BEGIN

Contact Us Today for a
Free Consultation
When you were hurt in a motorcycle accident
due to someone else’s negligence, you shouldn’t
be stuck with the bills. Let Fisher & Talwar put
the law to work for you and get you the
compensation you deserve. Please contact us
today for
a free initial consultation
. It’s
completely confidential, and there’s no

END

Exercise instructions:
Whatever the material above holds, copy it over exactly, line by line.

Finished task:
Contact Us Today for a
Free Consultation
When you were hurt in a motorcycle accident
due to someone else’s negligence, you shouldn’t
be stuck with the bills. Let Fisher & Talwar put
the law to work for you and get you the
compensation you deserve. Please contact us
today for
a free initial consultation
. It’s
completely confidential, and there’s no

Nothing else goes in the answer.